Excerpts from a dataset
■ ■ ■ ■ ■
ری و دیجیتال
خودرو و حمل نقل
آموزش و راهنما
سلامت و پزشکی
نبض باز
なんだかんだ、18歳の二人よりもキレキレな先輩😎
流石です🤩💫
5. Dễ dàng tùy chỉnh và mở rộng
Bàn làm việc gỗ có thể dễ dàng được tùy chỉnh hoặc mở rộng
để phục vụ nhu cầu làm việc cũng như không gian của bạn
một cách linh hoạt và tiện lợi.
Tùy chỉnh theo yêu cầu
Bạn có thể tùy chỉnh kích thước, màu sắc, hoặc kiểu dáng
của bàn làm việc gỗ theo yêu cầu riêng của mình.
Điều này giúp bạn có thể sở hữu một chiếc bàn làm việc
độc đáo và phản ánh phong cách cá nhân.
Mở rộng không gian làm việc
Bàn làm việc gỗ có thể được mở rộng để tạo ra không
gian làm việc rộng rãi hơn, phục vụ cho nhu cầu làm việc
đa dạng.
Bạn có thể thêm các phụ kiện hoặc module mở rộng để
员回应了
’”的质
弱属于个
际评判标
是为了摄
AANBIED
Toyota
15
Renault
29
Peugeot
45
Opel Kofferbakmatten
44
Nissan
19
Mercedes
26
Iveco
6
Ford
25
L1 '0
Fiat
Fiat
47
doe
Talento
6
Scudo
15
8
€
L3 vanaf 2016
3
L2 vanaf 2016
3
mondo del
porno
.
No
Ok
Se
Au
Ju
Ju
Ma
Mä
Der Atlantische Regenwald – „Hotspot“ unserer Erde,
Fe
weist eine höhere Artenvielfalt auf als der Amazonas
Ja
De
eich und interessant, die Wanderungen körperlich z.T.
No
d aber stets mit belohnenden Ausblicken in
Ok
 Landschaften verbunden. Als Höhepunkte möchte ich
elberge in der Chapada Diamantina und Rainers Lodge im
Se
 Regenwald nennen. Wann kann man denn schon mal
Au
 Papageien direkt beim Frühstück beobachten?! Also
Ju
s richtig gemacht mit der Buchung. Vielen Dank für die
■ ■ ■ ■ ■
=== Brief ===
Make a verbatim copy of every entry shown above.

=== The answer ===
ری و دیجیتال
خودرو و حمل نقل
آموزش و راهنما
سلامت و پزشکی
نبض باز
なんだかんだ、18歳の二人よりもキレキレな先輩😎
流石です🤩💫
5. Dễ dàng tùy chỉnh và mở rộng
Bàn làm việc gỗ có thể dễ dàng được tùy chỉnh hoặc mở rộng
để phục vụ nhu cầu làm việc cũng như không gian của bạn
một cách linh hoạt và tiện lợi.
Tùy chỉnh theo yêu cầu
Bạn có thể tùy chỉnh kích thước, màu sắc, hoặc kiểu dáng
của bàn làm việc gỗ theo yêu cầu riêng của mình.
Điều này giúp bạn có thể sở hữu một chiếc bàn làm việc
độc đáo và phản ánh phong cách cá nhân.
Mở rộng không gian làm việc
Bàn làm việc gỗ có thể được mở rộng để tạo ra không
gian làm việc rộng rãi hơn, phục vụ cho nhu cầu làm việc
đa dạng.
Bạn có thể thêm các phụ kiện hoặc module mở rộng để
员回应了
’”的质
弱属于个
际评判标
是为了摄
AANBIED
Toyota
15
Renault
29
Peugeot
45
Opel Kofferbakmatten
44
Nissan
19
Mercedes
26
Iveco
6
Ford
25
L1 '0
Fiat
Fiat
47
doe
Talento
6
Scudo
15
8
€
L3 vanaf 2016
3
L2 vanaf 2016
3
mondo del
porno
.
No
Ok
Se
Au
Ju
Ju
Ma
Mä
Der Atlantische Regenwald – „Hotspot“ unserer Erde,
Fe
weist eine höhere Artenvielfalt auf als der Amazonas
Ja
De
eich und interessant, die Wanderungen körperlich z.T.
No
d aber stets mit belohnenden Ausblicken in
Ok
 Landschaften verbunden. Als Höhepunkte möchte ich
elberge in der Chapada Diamantina und Rainers Lodge im
Se
 Regenwald nennen. Wann kann man denn schon mal
Au
 Papageien direkt beim Frühstück beobachten?! Also
Ju
s richtig gemacht mit der Buchung. Vielen Dank für die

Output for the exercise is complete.